Task prompt: Entries below include pictures. Output exactly the lines from the one with "right elbow: (1044, 795)" down to the one with "left elbow: (222, 207)", both ends included, and leave the pictures out.

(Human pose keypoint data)
┄┄┄┄┄┄

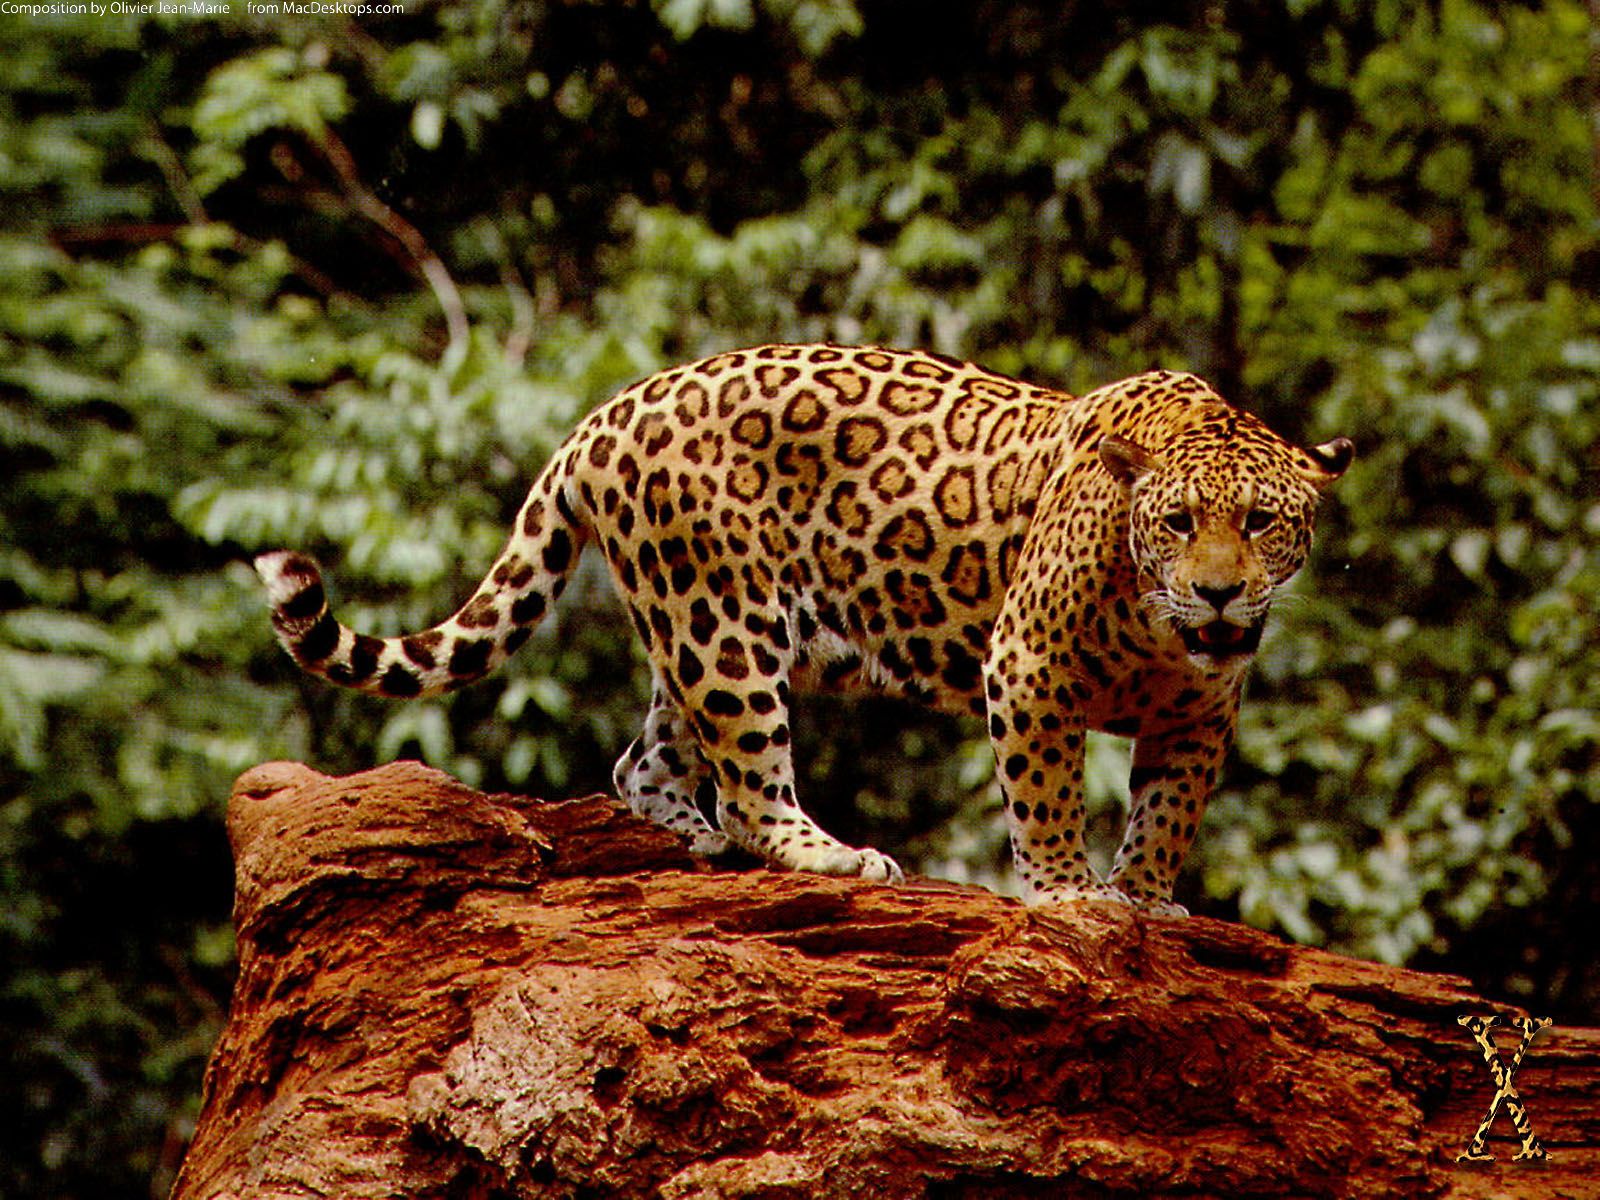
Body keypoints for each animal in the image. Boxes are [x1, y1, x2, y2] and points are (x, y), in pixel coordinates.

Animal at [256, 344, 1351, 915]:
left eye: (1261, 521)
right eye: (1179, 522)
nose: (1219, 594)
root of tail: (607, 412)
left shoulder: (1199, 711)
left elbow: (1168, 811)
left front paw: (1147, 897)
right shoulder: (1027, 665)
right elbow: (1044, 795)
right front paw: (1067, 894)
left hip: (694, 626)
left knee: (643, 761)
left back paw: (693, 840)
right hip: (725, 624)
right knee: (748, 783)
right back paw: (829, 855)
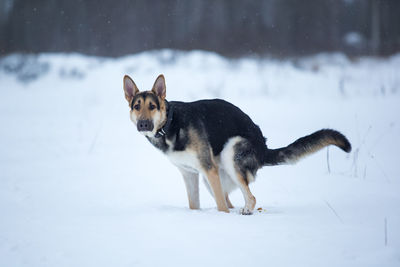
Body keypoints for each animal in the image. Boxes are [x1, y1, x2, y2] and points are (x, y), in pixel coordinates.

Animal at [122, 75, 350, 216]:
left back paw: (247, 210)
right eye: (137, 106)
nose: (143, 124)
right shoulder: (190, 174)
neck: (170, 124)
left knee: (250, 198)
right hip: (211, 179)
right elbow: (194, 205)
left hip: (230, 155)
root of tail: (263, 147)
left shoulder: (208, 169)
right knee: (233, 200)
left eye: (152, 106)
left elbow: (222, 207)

┄┄┄┄┄┄

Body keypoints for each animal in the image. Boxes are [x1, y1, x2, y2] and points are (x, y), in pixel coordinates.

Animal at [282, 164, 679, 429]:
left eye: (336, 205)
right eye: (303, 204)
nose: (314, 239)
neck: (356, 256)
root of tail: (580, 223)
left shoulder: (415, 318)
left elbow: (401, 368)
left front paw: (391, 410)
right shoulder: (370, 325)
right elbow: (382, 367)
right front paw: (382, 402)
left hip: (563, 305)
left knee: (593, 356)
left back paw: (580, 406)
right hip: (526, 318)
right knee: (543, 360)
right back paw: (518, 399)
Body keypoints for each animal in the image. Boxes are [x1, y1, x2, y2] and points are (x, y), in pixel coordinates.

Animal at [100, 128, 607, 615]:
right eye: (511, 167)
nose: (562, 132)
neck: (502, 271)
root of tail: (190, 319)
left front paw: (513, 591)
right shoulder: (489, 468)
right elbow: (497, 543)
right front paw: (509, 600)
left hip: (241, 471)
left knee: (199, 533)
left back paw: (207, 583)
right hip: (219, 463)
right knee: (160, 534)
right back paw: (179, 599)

┄┄┄┄┄┄

Response to this task:
right elbow: (1044, 795)
right front paw: (1067, 894)
left hip: (694, 626)
left knee: (643, 761)
left back paw: (693, 840)
right hip: (725, 624)
right knee: (748, 783)
right back paw: (829, 855)
Body keypoints for each animal in the image. Boxes are [x1, y1, x2, y2] and points are (x, y), in pixel coordinates.

Animal at [122, 75, 350, 216]:
left back paw: (247, 210)
right eye: (137, 106)
nose: (143, 124)
right shoulder: (190, 174)
neck: (170, 124)
left knee: (250, 198)
right hip: (211, 179)
right elbow: (194, 205)
left hip: (230, 155)
root of tail: (263, 147)
left shoulder: (208, 169)
right knee: (233, 200)
left eye: (152, 106)
left elbow: (222, 207)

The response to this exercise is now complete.